He was the son of Eustace I. His first wife was Goda, daughter of the English king Æthelred the Unready, and sister of Edward the Confessor.[3] Goda died circa 1047,[4] and he quickly married again (about 1049[4]). From his second marriage with Ida of Lorraine (daughter of Godfrey III, Duke of Lower Lorraine), Eustace had three sons, Eustace III, the next count of Boulogne, and Godfrey of Bouillon and Baldwin, both later monarchs of Jerusalem.

In 1048 Eustace joined his father-in-law's rebellion against the Emperor Henry III. The next year Eustace was excommunicated by Pope Leo IX for marrying within the prohibited degree of kinship.[5] It's likely the pope's action was at the behest of Henry III. The rebellion failed, and in 1049 Eustace and Godfrey submitted to Henry III.

Eustace paid a visit to England in 1051, and was honourably received at the Confessor's court. Edward and Eustace were former brothers-in-law and remained allied politically. On the other hand the dominant figure in England, Earl Godwin, had recently married his son Tostig to the daughter of Eustace's rival the count of Flanders. Furthermore Godwin's son Sweyn had been feuding with Eustace's stepson Ralph the Timid.

A brawl in which Eustace and his servants became involved with the citizens of Dover led to a serious quarrel between the king and Godwin. The latter, to whose jurisdiction the men of Dover were subject, refused to punish them. His lack of respect to those in authority was made the excuse for outlawing himself and his family. They left England, but returned the next year (1052) with a large army, aided by the Flemish.

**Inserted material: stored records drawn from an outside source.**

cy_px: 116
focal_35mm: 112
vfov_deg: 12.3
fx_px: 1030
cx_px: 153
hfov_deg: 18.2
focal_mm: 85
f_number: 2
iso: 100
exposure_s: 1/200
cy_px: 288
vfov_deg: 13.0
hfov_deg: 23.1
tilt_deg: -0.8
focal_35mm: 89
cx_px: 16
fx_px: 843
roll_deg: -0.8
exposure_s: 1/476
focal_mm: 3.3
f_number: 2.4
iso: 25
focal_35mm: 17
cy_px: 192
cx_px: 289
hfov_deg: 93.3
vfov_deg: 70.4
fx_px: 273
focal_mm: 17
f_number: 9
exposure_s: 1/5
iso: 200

In 1052 William of Talou rebelled against his nephew William of Normandy. Eustace may well have been involved in this rebellion, although there is no specific evidence, for after William of Talou's surrender he fled to the Boulonnais court.

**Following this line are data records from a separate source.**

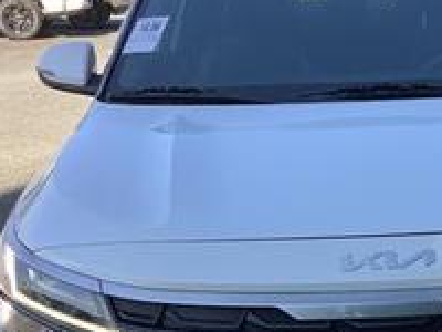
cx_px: 371
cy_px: 270
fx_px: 996
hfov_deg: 24.5
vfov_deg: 18.7
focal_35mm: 78
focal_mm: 3.3
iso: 25
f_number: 2.4
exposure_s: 1/783
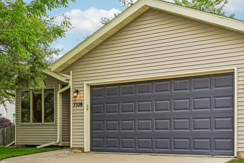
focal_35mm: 49
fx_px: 332
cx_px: 158
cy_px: 76
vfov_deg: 27.5
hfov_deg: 40.0
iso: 160
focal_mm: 29
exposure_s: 1/80
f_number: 8
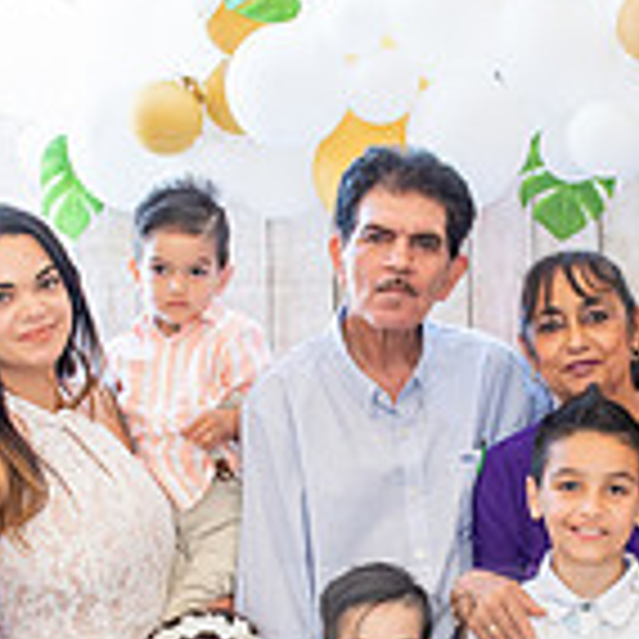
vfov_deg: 17.1
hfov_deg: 17.3
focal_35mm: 100
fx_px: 2088
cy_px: 582
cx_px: 434
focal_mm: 24
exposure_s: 1/80
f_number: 4.5
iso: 500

The following years saw still further advances by Eustace's rivals and enemies. Count Baldwin of Flanders consolidated his hold over territories he had annexed to the east. In 1060 he became tutor of his nephew Philip I of France. In contrast Eustace's stepson Walter of Mantes failed in his attempt to claim the County of Maine. He was captured by the Normans and died soon afterwards in mysterious circumstances.